===== DATA EXCERPTS

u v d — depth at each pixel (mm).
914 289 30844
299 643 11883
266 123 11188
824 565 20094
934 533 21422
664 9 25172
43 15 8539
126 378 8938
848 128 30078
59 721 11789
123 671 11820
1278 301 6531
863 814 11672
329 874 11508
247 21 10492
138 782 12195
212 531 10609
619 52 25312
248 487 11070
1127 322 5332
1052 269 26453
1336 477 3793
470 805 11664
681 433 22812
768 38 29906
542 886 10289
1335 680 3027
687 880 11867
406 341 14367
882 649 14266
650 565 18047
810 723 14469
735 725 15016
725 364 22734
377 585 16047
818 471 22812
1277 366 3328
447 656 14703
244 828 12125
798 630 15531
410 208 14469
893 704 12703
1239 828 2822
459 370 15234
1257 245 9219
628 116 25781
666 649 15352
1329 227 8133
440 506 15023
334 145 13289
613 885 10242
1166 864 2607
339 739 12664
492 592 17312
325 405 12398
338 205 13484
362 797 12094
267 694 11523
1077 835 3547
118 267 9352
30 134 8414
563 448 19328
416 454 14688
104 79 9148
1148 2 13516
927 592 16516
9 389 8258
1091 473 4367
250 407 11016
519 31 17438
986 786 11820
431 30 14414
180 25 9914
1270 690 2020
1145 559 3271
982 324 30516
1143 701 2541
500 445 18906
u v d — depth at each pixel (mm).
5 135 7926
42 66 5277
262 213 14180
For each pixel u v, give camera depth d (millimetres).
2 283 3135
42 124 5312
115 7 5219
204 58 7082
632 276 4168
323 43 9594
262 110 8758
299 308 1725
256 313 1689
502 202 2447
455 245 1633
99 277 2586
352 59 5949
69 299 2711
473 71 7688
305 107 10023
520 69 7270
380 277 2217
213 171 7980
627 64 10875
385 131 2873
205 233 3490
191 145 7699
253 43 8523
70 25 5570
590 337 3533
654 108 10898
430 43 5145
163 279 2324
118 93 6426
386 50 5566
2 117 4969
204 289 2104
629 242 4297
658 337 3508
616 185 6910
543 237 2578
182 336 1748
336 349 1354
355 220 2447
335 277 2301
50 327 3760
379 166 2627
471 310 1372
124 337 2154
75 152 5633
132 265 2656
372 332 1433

==========

- [THE TASK]: Within the listing above, the range opens at the line with "299 643 11883" and closes at the line with "377 585 16047". Reproduce exactly the lines of that range, including both ends.

- [RESPONSE BOX]:
299 643 11883
266 123 11188
824 565 20094
934 533 21422
664 9 25172
43 15 8539
126 378 8938
848 128 30078
59 721 11789
123 671 11820
1278 301 6531
863 814 11672
329 874 11508
247 21 10492
138 782 12195
212 531 10609
619 52 25312
248 487 11070
1127 322 5332
1052 269 26453
1336 477 3793
470 805 11664
681 433 22812
768 38 29906
542 886 10289
1335 680 3027
687 880 11867
406 341 14367
882 649 14266
650 565 18047
810 723 14469
735 725 15016
725 364 22734
377 585 16047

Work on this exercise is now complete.